Não demorou muito. Sobre a imagem de o presidente do Brasil forrando o bucho numa calçada vadia de Nova Iorque, maltratando uma fatia de pizza com as mãos em todos os sentidos besuntadas de vírus e bosta, o asseclas de Jair Bolsonaro logo repisaram a imagem do homem “simples”, da qual os hipócritas sempre lançam mão para soprar em má direção as brasas dos ressentimentos populares.

“O presidente comeu pizza em pé na calçada porque ele é assim mesmo, simples. O resto é fake news intencional”, disse o genro de Silvio Santos que é ministro das Comunicações.

“O presidente é uma pessoa que gosta de frequentar ambientes mais simples”, disse o Pazzuelo de jaleco que é ministro da Saúde.

Jair Bolsonaro já um habitué também da Assembleia Geral das Nações Unidas. Nesta terça-feira, 21, ele fará o discurso de abertura pela terceira vez. Nada – nem as reiteradas apologias a crimes de lesa-humanidade, nem o cometimento, na pandemia, de crimes de lesa-humanidade – foi capaz até agora de barrar o fascista na Assembleia da ONU.

Nem o fato de Bolsonaro se recusar a tomar a vacina contra a doença que há quase dois anos assola a humanidade. Até as biroscas de Nova Iorque proíbem o negacionista. A ONU, não. A exemplo das instituições brasileiras, parece que as supranacionais também “estão funcionando normalmente”.

O resultado, absolutamente previsível, é que um dos filhos do verme exibe com orgulho a imagem de Bolsonaro na CNN com a legenda “presidente brasileiro não vacinado participa da Assembleia Geral das Nações Unidas a despeito das regras”, e com a jornalista olhando para o presidente do Brasil como quem olha para a mais bizarra atração do circo.

Não é de hoje que o Brasil virou piada, com toda esta honra e glória à estupidez. O “orgulho de ser brasileiro” virou, bem, é melhor nem dizer…

É a estupidez mais caricata, sim, mas de resultados devastadores.

- **Ações necessárias**:
A. Por favor, passe para o inglês esta frase do trecho selecionado: “Nesta terça-feira, 21, ele fará o discurso de abertura pela terceira vez.”
B. De acordo com o trecho selecionado, quem é o ministro das Comunicações?
Baseie-se somente no trecho selecionado.

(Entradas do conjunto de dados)

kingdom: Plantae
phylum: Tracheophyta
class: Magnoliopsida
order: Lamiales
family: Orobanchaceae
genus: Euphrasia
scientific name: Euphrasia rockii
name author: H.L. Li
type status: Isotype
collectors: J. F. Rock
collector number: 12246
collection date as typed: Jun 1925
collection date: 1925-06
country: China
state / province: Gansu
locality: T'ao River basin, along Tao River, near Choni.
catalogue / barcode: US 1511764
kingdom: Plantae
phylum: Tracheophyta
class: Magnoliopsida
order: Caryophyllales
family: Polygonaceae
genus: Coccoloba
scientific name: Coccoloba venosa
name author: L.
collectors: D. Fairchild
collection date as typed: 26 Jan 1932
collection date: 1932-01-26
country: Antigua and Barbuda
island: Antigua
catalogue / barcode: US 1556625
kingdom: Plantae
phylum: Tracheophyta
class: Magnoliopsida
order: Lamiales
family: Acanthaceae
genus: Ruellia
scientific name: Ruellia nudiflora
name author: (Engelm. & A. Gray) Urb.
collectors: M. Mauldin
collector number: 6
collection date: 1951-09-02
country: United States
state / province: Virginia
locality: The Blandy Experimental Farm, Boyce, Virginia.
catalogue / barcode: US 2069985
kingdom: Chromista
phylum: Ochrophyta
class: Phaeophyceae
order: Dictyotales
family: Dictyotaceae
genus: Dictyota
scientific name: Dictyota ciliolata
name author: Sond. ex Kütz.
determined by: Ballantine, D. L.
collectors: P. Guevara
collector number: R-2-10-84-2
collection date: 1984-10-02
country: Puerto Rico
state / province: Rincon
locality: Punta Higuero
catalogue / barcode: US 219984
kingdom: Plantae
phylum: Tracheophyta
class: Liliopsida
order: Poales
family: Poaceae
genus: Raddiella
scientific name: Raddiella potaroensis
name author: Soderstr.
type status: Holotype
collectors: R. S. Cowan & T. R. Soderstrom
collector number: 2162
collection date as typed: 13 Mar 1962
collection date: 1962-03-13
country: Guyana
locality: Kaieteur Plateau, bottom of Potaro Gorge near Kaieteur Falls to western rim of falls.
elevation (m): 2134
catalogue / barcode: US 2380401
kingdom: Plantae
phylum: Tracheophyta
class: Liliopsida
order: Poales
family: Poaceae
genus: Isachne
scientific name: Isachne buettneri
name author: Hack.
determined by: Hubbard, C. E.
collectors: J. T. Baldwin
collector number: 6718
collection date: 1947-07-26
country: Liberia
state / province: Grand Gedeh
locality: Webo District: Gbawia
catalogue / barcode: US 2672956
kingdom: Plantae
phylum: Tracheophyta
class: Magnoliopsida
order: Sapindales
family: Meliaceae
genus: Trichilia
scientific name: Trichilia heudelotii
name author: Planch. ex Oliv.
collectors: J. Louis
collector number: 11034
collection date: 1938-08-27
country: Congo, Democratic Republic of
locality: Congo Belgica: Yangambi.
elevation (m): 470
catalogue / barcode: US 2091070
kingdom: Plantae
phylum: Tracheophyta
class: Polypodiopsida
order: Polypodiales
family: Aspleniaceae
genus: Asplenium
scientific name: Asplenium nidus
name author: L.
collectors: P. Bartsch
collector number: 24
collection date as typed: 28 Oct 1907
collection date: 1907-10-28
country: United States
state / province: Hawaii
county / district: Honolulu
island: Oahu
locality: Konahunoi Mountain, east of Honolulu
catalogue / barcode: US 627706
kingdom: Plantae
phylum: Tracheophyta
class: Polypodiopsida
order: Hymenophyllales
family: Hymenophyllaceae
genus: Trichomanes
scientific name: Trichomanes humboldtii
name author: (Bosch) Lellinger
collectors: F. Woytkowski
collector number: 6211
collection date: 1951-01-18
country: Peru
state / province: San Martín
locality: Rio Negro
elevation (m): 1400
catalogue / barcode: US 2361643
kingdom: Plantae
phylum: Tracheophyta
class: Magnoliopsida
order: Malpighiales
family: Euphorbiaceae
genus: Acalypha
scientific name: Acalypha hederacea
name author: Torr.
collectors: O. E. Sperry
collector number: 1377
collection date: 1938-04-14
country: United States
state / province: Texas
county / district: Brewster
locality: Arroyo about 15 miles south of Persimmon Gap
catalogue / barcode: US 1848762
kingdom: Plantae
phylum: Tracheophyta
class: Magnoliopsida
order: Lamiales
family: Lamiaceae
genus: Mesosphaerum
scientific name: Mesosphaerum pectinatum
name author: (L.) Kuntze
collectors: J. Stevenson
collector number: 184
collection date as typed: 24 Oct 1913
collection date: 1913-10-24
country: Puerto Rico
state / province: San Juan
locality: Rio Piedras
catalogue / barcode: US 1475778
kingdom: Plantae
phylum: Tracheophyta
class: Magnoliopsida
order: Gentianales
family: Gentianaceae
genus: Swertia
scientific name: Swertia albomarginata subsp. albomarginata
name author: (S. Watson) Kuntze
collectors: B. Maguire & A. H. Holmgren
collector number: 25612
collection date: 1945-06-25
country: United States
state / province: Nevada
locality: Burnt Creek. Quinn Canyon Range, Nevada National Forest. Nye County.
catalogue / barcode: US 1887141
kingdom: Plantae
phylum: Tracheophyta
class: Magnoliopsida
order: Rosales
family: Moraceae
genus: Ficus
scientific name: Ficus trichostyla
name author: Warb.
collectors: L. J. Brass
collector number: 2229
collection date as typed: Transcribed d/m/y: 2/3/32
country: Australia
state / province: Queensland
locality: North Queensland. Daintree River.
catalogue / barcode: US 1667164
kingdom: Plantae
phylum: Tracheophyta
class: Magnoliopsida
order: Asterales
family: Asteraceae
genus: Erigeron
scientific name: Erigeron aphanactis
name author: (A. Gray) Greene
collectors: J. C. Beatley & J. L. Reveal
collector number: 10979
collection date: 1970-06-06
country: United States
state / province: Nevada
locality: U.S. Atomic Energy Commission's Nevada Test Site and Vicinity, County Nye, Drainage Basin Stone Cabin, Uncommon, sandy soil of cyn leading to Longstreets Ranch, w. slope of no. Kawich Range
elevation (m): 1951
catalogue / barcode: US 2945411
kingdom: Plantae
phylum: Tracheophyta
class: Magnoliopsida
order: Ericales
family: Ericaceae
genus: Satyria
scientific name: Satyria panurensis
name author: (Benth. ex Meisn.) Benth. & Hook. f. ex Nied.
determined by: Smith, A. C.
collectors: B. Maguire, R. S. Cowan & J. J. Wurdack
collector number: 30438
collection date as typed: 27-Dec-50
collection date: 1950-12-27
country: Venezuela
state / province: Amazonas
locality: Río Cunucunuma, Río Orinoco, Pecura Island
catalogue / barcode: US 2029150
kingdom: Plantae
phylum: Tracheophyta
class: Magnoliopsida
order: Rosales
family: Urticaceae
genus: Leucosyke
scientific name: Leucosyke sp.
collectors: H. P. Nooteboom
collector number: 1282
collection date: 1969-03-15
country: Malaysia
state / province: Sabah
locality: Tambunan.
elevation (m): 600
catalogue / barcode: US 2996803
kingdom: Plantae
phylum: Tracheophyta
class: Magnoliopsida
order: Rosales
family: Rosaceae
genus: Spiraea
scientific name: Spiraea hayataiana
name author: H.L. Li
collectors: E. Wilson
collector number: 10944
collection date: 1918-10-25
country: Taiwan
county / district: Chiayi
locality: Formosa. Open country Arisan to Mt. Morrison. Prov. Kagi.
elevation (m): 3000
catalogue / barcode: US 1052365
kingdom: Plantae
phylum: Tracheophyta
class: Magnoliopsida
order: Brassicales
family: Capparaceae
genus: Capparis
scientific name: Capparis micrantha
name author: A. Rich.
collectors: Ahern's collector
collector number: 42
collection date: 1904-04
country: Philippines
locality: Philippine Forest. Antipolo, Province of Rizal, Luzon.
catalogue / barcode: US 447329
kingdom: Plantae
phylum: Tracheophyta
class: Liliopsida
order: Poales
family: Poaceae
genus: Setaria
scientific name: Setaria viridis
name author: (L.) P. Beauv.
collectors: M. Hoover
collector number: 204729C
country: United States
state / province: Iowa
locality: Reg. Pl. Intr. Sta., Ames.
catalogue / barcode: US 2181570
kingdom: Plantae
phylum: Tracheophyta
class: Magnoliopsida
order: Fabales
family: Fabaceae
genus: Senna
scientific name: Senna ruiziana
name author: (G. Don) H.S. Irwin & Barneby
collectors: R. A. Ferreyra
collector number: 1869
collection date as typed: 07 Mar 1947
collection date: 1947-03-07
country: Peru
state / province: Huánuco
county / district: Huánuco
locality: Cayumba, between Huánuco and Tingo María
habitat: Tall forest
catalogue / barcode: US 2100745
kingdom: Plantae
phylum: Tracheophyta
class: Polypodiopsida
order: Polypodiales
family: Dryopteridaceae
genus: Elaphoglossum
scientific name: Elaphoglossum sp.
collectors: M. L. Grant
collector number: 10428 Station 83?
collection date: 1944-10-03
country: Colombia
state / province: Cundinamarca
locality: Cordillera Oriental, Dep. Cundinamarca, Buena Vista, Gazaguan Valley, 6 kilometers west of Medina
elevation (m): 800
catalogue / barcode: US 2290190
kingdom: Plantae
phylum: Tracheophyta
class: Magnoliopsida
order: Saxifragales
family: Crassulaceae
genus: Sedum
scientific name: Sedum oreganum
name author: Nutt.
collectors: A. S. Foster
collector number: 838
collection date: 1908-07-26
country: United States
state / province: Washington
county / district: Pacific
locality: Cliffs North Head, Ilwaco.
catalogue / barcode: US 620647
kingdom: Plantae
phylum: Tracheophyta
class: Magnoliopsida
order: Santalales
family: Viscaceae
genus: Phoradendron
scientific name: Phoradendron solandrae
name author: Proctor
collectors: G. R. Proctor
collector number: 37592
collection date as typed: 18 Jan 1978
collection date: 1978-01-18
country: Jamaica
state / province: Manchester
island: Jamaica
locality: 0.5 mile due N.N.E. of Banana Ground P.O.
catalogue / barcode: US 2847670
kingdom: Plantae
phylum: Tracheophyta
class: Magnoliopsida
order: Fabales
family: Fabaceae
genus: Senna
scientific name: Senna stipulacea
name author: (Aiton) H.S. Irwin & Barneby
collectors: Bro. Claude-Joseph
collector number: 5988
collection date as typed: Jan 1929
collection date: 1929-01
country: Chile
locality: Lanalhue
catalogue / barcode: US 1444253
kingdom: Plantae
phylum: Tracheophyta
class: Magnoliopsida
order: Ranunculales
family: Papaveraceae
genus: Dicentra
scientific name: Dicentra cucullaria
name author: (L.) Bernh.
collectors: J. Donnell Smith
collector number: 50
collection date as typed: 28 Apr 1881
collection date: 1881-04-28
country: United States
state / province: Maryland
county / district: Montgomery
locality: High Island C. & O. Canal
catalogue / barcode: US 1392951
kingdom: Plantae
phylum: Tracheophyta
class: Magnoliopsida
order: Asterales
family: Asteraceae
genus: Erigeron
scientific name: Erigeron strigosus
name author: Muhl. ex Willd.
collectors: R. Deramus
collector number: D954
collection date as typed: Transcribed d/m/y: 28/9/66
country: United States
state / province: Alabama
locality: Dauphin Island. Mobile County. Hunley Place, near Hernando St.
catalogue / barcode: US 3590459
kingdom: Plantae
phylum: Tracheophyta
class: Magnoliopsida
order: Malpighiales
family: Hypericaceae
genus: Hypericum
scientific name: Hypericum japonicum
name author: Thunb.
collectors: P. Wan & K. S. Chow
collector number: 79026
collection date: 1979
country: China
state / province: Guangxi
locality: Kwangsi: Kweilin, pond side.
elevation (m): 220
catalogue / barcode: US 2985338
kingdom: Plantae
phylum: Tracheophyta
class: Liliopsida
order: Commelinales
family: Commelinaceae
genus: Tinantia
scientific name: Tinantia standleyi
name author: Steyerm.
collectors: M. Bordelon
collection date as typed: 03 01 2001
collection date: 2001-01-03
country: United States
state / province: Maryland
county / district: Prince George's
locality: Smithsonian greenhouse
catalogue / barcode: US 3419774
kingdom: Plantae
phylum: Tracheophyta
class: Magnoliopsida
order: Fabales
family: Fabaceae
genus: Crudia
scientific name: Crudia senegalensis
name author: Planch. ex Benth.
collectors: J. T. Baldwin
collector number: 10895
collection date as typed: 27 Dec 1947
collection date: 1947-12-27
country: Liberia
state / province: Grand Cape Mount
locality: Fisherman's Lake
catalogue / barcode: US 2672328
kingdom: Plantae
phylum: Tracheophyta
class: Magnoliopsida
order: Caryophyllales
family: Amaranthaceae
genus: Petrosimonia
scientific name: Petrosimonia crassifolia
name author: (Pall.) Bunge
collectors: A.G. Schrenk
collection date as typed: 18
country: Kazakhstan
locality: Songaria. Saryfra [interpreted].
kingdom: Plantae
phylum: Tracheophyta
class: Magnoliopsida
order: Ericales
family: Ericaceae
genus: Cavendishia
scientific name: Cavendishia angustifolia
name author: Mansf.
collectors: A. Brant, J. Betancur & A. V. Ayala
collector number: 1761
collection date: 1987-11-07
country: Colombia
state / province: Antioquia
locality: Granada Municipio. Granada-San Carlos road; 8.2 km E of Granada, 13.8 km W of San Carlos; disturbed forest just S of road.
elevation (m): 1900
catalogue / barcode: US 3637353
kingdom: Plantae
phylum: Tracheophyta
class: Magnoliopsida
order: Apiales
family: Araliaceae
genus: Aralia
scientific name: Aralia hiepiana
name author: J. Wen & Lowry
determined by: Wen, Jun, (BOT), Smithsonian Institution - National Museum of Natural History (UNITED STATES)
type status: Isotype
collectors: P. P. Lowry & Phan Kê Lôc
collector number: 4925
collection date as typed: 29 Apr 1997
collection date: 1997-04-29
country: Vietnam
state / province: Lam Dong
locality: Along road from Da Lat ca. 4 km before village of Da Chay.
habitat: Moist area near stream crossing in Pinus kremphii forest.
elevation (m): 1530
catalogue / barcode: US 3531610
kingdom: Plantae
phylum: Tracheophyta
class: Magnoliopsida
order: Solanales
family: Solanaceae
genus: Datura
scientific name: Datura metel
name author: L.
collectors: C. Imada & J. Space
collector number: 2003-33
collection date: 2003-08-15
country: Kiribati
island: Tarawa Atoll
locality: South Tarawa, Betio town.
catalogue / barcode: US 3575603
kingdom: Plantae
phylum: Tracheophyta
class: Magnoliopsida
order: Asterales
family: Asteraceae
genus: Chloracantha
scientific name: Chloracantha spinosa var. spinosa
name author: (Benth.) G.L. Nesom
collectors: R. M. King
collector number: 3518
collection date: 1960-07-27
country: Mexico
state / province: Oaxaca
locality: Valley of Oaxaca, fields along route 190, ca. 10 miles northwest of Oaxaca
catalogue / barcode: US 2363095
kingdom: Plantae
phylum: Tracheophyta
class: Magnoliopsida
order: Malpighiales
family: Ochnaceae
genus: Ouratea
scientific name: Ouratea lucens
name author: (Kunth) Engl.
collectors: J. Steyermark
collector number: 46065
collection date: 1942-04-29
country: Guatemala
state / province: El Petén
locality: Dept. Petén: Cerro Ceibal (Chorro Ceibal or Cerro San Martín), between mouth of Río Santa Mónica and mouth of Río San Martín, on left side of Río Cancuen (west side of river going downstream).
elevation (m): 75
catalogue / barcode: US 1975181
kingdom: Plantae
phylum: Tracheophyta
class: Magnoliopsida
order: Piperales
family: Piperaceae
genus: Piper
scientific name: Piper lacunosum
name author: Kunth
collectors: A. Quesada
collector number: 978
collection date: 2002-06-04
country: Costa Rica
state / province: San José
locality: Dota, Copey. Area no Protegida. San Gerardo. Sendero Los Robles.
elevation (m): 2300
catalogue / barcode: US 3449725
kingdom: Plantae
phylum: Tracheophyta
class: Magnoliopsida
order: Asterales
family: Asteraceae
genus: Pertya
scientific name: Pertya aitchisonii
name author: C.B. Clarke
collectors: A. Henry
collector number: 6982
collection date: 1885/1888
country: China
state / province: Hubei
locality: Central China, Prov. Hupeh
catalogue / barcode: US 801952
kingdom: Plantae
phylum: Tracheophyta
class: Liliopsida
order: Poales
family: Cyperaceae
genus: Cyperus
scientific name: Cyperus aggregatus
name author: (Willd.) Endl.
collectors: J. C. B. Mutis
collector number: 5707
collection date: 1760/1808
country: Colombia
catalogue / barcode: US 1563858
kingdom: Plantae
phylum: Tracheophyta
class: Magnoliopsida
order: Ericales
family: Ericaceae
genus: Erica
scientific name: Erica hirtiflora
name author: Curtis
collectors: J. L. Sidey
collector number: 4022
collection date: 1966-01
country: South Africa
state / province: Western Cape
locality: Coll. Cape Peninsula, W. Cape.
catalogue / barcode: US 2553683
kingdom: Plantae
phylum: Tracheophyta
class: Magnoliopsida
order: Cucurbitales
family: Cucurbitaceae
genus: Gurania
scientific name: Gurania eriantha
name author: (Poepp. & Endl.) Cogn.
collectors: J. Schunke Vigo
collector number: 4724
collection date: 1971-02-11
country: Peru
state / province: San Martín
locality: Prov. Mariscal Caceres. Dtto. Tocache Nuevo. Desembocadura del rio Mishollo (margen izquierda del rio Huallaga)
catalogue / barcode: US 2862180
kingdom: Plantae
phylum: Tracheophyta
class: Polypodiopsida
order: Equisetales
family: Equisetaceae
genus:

- **Respostas por item**:
A. This Tuesday, the 21st, he will give the opening speech for the third time.

B. O genro de Silvio Santos.